◆ Assignment ◆
Images are not part of the copy; transcribe all the data exactly.

┌────────

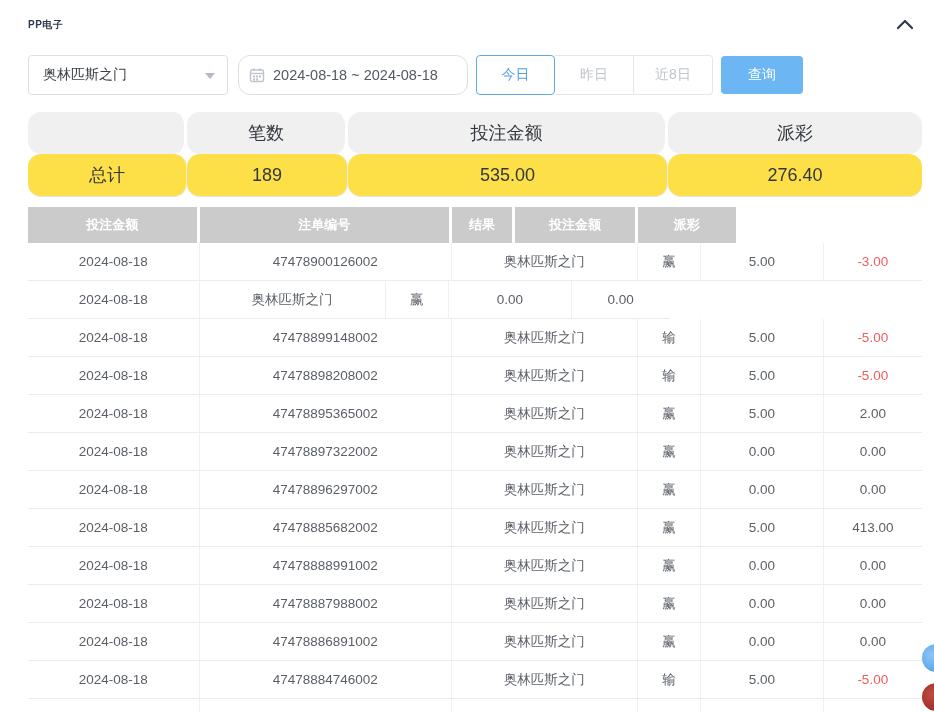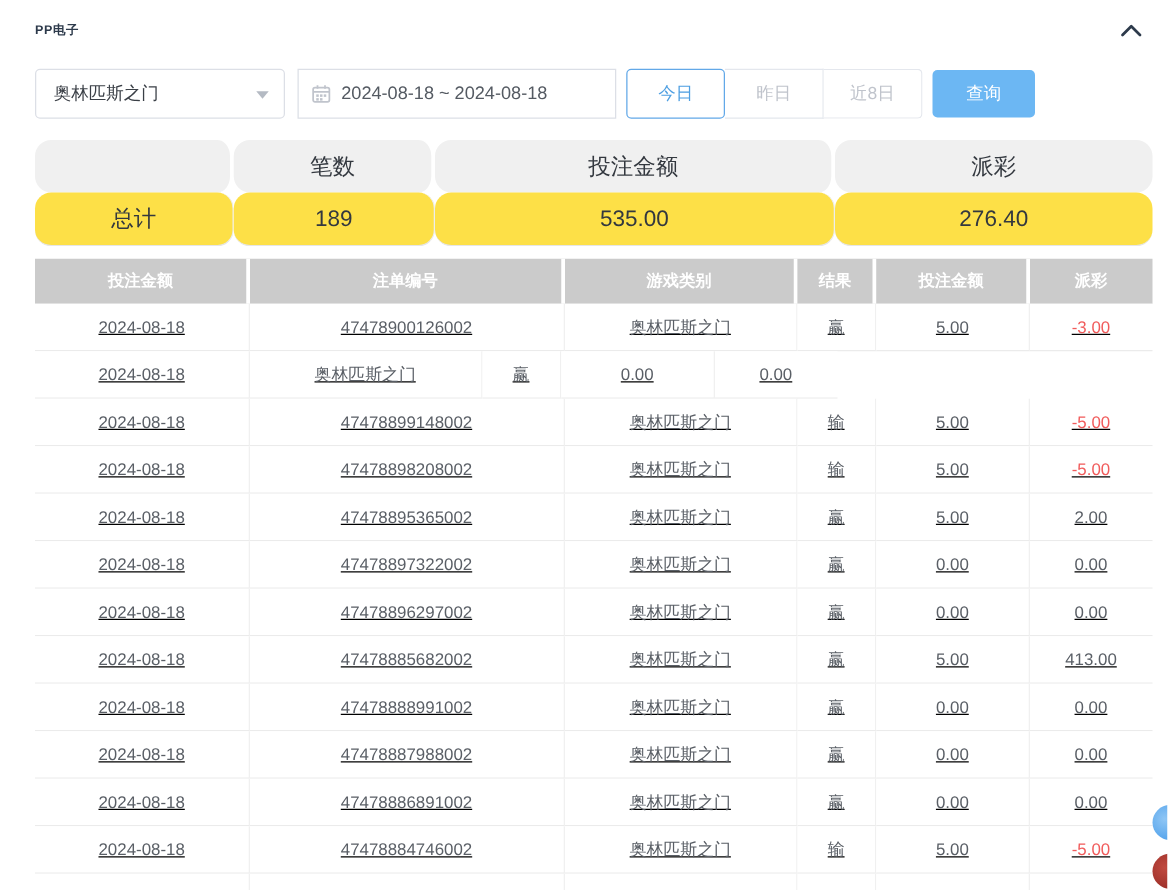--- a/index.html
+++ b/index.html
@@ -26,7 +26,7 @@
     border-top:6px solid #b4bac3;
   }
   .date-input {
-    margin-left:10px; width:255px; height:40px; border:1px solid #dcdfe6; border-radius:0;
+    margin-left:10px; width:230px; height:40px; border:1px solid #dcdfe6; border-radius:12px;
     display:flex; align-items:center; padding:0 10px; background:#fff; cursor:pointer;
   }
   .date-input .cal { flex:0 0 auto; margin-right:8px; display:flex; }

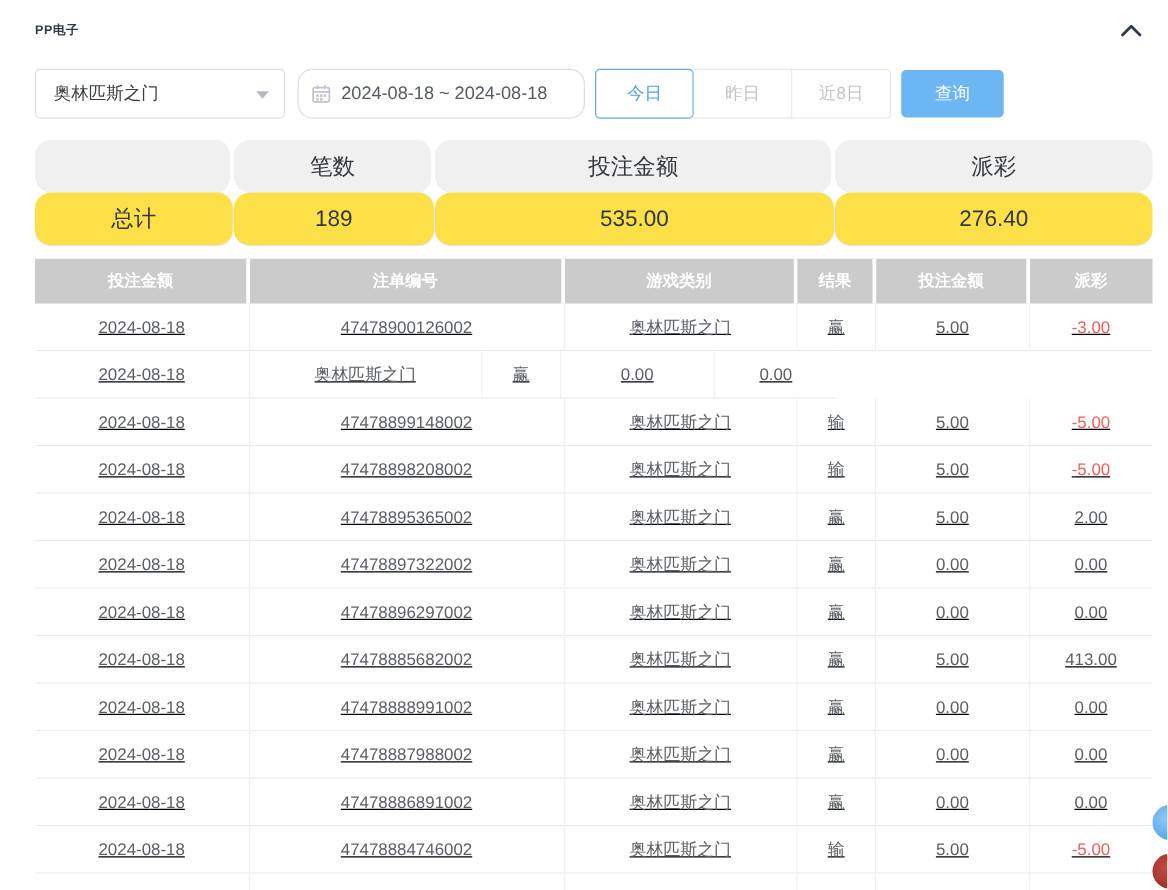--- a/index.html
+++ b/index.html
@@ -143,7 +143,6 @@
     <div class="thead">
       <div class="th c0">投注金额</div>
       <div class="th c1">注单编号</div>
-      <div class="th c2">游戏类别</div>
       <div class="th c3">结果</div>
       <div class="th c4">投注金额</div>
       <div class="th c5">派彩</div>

└────────

◆ Solution to this task ◆
--- a/index.html
+++ b/index.html
@@ -26,7 +26,7 @@
     border-top:6px solid #b4bac3;
   }
   .date-input {
-    margin-left:10px; width:255px; height:40px; border:1px solid #dcdfe6; border-radius:0;
+    margin-left:10px; width:230px; height:40px; border:1px solid #dcdfe6; border-radius:12px;
     display:flex; align-items:center; padding:0 10px; background:#fff; cursor:pointer;
   }
   .date-input .cal { flex:0 0 auto; margin-right:8px; display:flex; }

--- a/index.html
+++ b/index.html
@@ -143,7 +143,6 @@
     <div class="thead">
       <div class="th c0">投注金额</div>
       <div class="th c1">注单编号</div>
-      <div class="th c2">游戏类别</div>
       <div class="th c3">结果</div>
       <div class="th c4">投注金额</div>
       <div class="th c5">派彩</div>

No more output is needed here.